Exercises to complete
1: Could you sum up the article below on migrant women entrepreneurs in two sentences?
2: In the article below on migrant women entrepreneurs, can you restate the paragraph beginning "Businesswoman and broadcaster Norah Casey" in one shorter sentence that keeps its main facts?
3: Can you pick up the article below on migrant women entrepreneurs after its final sentence and carry it on for another paragraph or two?

Selected excerpt
★ ★ ★ ★ ★ ★ ★
The start-up founders are all graduates of an entrepreneur programme designed especially for migrant women. The course is the first of its kind in Ireland and is run by the Ryan Academy for Entrepreneurs at Dublin City University in partnership with Migrant Rights Centre Ireland.

‘Language barrier’

“It was not very easy because the language barrier is the first difficulty,” said Ms Rodrigues. “We need to search for everything and we don’t know the terminology for everything.”

The course taught the 36-year-old Brazilian woman how to start by registering a business. She still encounters barriers such as when she applied for a €10,000 loan for materials.

“I tried once but it wasn’t approved and I never tried again,” she said.

She hopes one day to have her own premises where she can both work and show off her products.

"I would love a little shop in Temple Bar. That would be my dream," she said.

Businesswoman and broadcaster Norah Casey, a guest speaker at the event, praised the role of migrants in business, pointing out that the best cities in the world were most multicultural so it was "no surprise as to why they are so entrepreneurial".

"People who have had to battle, face fear, determination, grit, everything they had to do to get here, means they already have those entrepreneurial traits," she told The Irish Times.

Mira Garvin (38), who lives in Balbriggan, Co Dublin, but is originally from Mauritius, turned a passion for food in her adopted home into a business as a health and nutrition coach.

Building confidence

A bout of depression led Ms Garvin to start a food blog and to train as a nutritionist. She runs a 10-week programme called Project Me for mothers with newborns to help them make easy, healthy meals.
★ ★ ★ ★ ★ ★ ★
Given data
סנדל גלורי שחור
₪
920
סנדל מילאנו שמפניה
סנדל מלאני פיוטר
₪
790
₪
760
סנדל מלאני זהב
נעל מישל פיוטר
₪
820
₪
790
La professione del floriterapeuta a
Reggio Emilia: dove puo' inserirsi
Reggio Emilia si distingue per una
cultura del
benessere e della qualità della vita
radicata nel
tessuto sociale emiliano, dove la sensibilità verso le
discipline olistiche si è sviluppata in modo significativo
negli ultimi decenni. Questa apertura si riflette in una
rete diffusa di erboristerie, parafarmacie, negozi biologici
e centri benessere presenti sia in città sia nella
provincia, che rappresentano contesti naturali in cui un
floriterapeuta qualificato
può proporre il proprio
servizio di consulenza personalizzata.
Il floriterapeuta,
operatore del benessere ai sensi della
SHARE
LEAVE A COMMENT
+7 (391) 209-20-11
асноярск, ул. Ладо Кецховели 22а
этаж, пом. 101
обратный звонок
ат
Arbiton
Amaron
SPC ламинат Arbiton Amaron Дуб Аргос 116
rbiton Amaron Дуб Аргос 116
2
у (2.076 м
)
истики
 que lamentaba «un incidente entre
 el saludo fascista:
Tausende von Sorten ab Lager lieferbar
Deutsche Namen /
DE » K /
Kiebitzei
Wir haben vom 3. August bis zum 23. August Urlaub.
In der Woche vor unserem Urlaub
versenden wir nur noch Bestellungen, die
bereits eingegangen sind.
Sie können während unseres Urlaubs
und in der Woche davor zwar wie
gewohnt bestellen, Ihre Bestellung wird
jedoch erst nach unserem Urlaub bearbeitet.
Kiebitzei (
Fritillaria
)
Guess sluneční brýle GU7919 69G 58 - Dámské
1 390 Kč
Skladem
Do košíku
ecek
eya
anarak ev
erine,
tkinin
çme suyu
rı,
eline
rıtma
★ ★ ★ ★ ★ ★ ★
Responses for each task
1: Start-up founders have graduated from Ireland's first entrepreneur program designed especially for migrant women, run by the Ryan Academy for Entrepreneurs at Dublin City University in partnership with Migrant Rights Centre Ireland. Graduates such as Ms Rodrigues, who struggled with the language barrier and had a €10,000 loan refused, and Mira Garvin, now a health and nutrition coach, describe their businesses, while guest speaker Norah Casey praised migrants' entrepreneurial traits.

2: Guest speaker Norah Casey, a businesswoman and broadcaster, praised migrants' role in business, noting that the world's best cities are the most multicultural, so their entrepreneurial character is "no surprise."

3:
“Before the programme, I was coaching people but didn’t think I was in business because I was working for two hours after putting the kids to bed. I didn’t think I was a business person,” she said.

“Week by week, it built confidence to be able to say: ‘I am a entrepreneur.’”

Mariana Cruz (46), who is from Venezuela, bakes cookies and cakes in her business, Mariana's Cakes. Her dream is to have her own coffee shop and eventually her own bakery like the cookie factory she ran in her South American home town where she employed 20 people.

In the age of Trump and Brexit, when countries are building barriers to overseas migrants and trade, Ms Cruz said new arrivals have much to offer.

“I have a lot of knowledge and I can give a lot,” she said. “If you put up a wall, I can’t give you anything.”

Among her most popular recipes are some from home adapted for Irish taste buds: a chocolate biscuit cake and a pina colada cake infused with Irish whiskey.

The programme helped guide her and teach her about Irish regulations, building her confidence.

“They took my hand and said, ‘Mariana, I really trust you, I really believe in your job, I really believe in you, I can help you’,” she said.

“That is very nice. I can receive a lot, but I can give a lot as well.”